Mais au-delà de ce premier plaisir – savoir comment va le monde et comprendre -, le lecteur est agréablement chatouillé par des picotements secondaires. Alerté par des changements brusques ou quelques bizarreries, il est conforté dans son sentiment littéraire lorsqu’il tombe sur la précision apportée par l’auteur. Ce texte « épouse la forme d’une sextine ». La référence au troubadour Arnaud Daniel, à la rotation des rimes, à la mesure numérique des vers (ici ce sont des chapitres) confirme ses sensations.
Dès lors, on tâche de lire sur deux plans à la fois.
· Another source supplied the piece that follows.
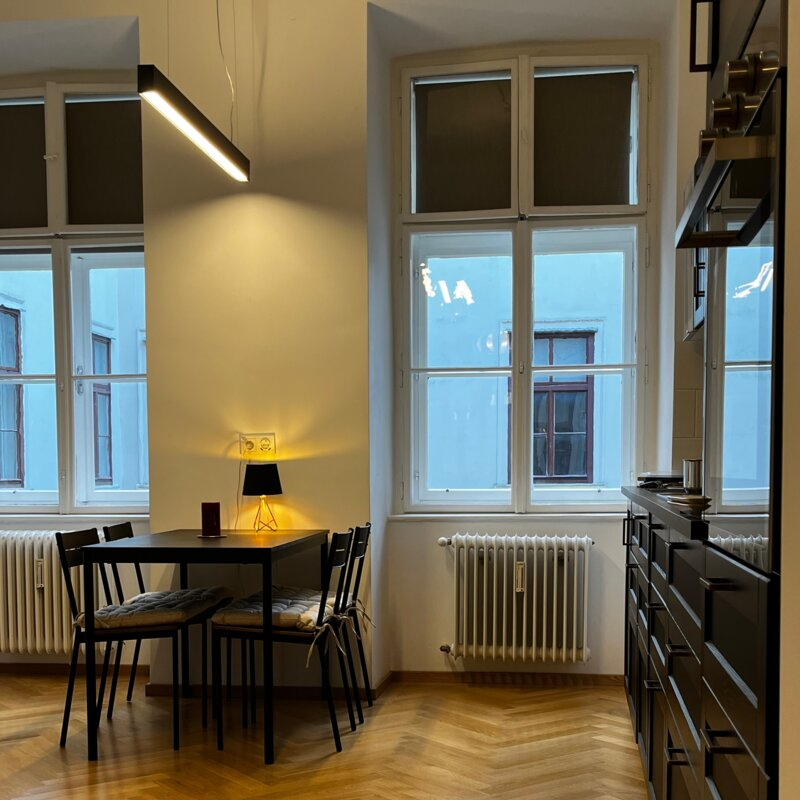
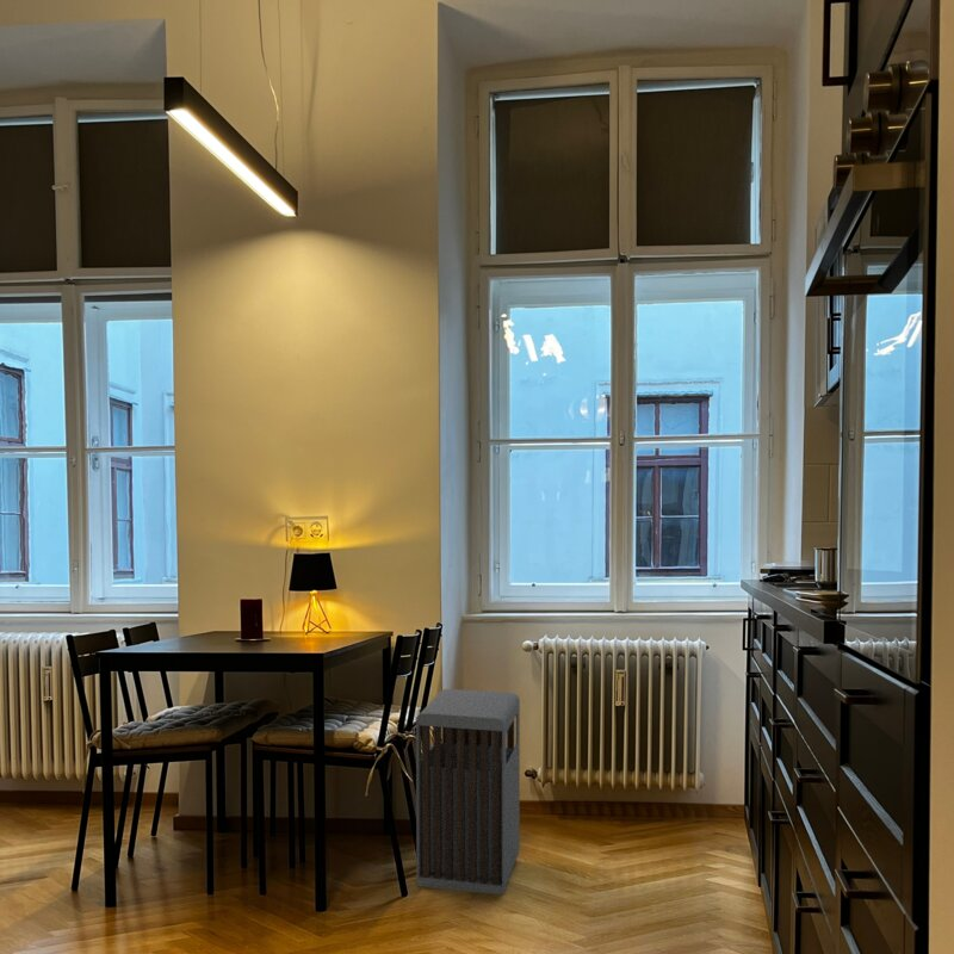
+ trash bin [415,688,521,896]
La narration apparente – voyage au pays des éditeurs – est drôle, vive et acerbe, malgré l’univers décrit qui sombre. La composition, elle, structurée par la forme du mouvement hélicoïdal, en trente-six chapitres, engendre un tourbillon de petits mystères ou de brusques divergences du récit. Voilà pourquoi cet homme a, outre la sienne, six femmes qui successivement forment les plaisirs de ses jours : une jeune stagiaire Valentine, une secrétaire Sabine, une auteure Geneviève, une comptable Mme Mathilde qui, avec M. Marcel, appartient à l’ancien monde, et une Mme Martin qui tient le bon restaurant. On se réjouit fort de percevoir des allusions et des connivences. Hommages cachés, parfois faciles à décrypter, citations moins évidentes parfois, et aussi auteurs venus de fort loin.
On ne se sent pas mystifié, on admire l’adresse avec laquelle le poète fait tourner sa prose, lance ses clins d’œil et retombe sur ses pieds. On devine des contraintes cachées, dans le jeu des couleurs, des endroits où l’on mange, des endroits où on lit. Jouissance de la langue qui va de pair avec l’avancée du récit. On savoure la mise en abîme, le poids des mots aussi bien que « la fin des pavés », puisque toute la littérature est glissée dans cette liseuse de 730 grammes. Cet autre plaisir de la lecture, cette jubilation, se résout dans le bouquet final, puisque le personnage principal désormais a ce qu’il faut pour lire : du temps.